U.S. Treasury officials declined to comment. Weil could not be reached immediately for comment.
AIG shares closed down 1 cent at 53 cents on the New York Stock Exchange on Monday.
AIG was first rescued in September after bad mortgage bets left it on the verge of collapse. The government stepped in with $85 billion in bailout financing, as the credit crisis peaked with Lehman Brothers Holdings Inc filing for bankruptcy and Merrill Lynch agreeing to be bought by Bank of America Corp.
The rescue swelled in November as AIG posted its then-largest ever loss, hurt by writedowns on assets linked to subprime mortgages and capital losses. The Federal Reserve and U.S. Treasury stepped in with even more money to buy mortgage assets that had left AIG deeply in the red, and eased the terms of its loan repayment.

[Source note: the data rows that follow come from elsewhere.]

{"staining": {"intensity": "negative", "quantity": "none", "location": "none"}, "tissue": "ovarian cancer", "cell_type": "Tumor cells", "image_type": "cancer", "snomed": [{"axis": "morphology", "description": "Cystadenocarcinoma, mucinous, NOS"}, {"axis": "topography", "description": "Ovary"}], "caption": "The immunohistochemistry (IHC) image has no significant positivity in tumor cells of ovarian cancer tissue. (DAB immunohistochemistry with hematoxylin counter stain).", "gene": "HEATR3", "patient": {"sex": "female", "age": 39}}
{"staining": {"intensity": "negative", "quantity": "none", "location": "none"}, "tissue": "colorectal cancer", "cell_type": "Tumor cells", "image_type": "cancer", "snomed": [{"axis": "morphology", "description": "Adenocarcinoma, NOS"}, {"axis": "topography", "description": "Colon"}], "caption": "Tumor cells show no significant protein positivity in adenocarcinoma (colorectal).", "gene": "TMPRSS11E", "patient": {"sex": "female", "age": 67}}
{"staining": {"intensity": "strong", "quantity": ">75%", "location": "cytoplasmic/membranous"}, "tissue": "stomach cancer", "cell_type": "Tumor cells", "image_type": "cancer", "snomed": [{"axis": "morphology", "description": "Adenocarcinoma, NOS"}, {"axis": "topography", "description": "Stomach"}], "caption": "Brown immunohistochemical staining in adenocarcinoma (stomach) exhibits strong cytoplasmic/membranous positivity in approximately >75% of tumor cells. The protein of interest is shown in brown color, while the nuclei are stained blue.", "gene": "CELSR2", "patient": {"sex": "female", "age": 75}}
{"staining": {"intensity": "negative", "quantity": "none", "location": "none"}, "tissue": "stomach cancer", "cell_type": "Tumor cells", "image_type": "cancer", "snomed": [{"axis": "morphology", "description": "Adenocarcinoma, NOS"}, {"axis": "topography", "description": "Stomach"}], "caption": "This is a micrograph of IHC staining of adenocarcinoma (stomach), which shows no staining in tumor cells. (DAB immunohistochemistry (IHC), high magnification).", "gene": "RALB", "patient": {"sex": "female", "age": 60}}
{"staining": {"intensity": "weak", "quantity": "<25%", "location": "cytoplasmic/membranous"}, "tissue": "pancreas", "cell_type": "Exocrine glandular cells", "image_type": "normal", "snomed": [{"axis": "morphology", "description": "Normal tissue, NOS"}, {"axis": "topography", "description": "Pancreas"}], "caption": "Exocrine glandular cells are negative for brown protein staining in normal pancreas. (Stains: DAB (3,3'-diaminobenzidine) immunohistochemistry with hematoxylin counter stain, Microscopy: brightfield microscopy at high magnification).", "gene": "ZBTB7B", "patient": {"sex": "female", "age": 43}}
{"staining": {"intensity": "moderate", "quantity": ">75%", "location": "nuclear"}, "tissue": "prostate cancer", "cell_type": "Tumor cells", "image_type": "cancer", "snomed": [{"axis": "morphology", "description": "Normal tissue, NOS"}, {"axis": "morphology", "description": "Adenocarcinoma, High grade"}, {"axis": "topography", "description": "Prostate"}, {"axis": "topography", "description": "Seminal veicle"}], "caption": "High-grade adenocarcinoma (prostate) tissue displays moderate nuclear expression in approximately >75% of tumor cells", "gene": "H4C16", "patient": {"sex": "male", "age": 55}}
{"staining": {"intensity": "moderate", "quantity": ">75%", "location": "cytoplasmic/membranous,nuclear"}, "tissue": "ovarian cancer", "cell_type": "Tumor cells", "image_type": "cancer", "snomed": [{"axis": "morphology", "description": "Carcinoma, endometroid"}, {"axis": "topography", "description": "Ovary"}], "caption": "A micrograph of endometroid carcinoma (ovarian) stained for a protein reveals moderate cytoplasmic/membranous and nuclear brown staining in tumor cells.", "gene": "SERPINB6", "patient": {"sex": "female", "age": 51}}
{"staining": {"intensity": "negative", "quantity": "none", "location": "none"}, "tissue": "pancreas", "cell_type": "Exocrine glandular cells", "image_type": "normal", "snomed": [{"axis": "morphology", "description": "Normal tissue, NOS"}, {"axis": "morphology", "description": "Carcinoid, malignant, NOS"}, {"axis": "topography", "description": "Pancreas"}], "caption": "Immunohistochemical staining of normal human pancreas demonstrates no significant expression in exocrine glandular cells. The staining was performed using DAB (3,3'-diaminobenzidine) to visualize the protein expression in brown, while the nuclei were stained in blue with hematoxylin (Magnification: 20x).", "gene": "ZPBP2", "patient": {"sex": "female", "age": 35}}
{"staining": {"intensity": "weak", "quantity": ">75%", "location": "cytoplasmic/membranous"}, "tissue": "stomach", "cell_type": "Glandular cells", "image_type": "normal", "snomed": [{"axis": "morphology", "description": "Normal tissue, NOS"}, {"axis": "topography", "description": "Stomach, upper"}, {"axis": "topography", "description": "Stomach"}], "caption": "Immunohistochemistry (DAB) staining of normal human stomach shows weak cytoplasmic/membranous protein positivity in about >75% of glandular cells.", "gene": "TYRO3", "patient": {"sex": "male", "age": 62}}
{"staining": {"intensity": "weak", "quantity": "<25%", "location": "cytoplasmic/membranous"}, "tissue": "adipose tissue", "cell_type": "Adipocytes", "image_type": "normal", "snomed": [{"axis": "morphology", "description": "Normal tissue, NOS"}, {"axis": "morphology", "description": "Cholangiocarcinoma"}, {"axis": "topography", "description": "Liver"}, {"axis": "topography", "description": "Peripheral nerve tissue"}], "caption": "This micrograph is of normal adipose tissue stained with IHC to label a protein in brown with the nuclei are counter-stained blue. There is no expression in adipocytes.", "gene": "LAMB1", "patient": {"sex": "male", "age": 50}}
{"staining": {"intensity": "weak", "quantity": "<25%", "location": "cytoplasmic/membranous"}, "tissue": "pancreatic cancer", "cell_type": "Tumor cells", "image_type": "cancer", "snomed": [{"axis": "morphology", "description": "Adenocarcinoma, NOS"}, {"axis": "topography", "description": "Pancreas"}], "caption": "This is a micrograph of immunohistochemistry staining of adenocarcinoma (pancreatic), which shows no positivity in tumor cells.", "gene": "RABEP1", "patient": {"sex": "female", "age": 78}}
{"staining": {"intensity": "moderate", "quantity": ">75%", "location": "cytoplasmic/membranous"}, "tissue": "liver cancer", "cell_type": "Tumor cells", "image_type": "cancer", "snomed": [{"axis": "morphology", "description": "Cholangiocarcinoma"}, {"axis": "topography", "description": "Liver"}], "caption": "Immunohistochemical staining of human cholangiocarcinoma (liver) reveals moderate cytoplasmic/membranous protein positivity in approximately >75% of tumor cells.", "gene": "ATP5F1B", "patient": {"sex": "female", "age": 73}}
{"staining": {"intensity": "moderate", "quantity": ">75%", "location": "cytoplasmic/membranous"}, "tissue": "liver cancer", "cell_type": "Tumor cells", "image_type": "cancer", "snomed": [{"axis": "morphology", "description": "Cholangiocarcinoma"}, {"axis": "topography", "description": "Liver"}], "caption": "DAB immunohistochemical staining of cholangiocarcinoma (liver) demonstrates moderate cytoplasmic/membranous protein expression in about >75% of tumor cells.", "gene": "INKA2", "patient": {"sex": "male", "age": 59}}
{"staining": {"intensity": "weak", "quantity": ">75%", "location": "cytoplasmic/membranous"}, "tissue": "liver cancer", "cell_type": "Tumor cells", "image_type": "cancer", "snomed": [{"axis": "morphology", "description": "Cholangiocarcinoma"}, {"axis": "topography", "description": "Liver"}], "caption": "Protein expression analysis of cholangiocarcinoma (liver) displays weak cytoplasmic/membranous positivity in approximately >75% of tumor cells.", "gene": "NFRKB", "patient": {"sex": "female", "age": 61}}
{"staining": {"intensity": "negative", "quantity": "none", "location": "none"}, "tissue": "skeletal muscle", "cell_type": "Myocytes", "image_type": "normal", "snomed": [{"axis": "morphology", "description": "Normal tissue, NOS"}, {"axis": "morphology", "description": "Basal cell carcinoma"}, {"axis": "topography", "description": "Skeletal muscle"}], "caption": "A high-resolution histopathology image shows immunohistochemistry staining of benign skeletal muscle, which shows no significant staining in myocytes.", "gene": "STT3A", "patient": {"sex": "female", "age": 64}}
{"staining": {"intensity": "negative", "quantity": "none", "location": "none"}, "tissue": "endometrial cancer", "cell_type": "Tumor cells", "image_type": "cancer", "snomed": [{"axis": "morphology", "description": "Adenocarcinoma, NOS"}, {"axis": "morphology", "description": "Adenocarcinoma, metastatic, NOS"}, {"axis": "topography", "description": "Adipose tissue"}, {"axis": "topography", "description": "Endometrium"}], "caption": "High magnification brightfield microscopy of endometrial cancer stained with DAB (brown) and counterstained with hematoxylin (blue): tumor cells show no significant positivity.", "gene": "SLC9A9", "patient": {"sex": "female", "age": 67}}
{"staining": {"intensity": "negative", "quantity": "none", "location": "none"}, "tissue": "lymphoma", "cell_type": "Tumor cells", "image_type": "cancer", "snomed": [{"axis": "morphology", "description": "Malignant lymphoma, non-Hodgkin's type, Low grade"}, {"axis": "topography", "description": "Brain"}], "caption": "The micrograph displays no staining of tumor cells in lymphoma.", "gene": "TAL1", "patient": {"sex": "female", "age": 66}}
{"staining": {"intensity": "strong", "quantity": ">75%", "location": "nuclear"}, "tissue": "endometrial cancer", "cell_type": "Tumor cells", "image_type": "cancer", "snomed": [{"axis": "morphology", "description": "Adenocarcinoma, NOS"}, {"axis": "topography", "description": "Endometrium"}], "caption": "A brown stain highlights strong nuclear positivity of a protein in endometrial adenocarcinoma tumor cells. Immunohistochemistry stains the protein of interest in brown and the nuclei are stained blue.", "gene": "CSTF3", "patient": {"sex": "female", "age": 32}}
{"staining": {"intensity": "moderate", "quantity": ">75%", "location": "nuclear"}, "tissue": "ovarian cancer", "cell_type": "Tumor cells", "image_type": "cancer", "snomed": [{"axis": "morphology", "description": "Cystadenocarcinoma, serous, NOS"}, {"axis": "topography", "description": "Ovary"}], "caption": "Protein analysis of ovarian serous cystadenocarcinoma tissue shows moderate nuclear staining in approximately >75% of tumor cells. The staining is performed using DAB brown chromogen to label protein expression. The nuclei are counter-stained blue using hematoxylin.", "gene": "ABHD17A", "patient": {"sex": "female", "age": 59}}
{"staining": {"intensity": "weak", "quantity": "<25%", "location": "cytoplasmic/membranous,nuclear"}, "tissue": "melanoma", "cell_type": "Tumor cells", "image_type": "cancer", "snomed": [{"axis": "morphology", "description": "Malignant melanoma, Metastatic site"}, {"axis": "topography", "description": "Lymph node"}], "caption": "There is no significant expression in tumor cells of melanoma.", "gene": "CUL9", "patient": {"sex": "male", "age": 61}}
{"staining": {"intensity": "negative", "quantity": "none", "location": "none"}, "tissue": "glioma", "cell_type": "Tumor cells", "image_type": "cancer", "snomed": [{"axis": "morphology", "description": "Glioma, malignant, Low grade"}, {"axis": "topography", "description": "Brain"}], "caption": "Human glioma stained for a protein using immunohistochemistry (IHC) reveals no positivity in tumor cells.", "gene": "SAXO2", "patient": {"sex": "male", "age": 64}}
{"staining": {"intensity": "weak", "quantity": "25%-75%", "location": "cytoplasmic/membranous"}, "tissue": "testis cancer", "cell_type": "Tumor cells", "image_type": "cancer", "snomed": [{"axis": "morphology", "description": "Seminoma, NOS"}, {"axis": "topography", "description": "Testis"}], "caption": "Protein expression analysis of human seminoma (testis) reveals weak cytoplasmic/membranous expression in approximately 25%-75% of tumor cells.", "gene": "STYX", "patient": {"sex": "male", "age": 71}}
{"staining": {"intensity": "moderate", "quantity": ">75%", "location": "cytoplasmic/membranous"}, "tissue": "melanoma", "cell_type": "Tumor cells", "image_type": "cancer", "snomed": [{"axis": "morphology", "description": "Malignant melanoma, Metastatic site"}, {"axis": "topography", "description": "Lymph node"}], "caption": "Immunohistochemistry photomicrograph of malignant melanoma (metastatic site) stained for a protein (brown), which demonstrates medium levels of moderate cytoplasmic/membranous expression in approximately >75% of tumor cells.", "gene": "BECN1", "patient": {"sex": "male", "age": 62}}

AIG has said it plans to sell all assets except its U.S. property and casualty business, foreign general insurance, and an ownership interest in some foreign life operations, as it looks to raise money to pay back the government.
Although AIG has announced some sales, it is trying to sell assets at a time when buyers are often dealing with their own problems and credit for acquisitions is scarce. The insurer’s ongoing troubles are likely making things harder.
“The seller is in a rather perilous position,” Russo said. “And buyers typically appreciate the amount of leverage they have.”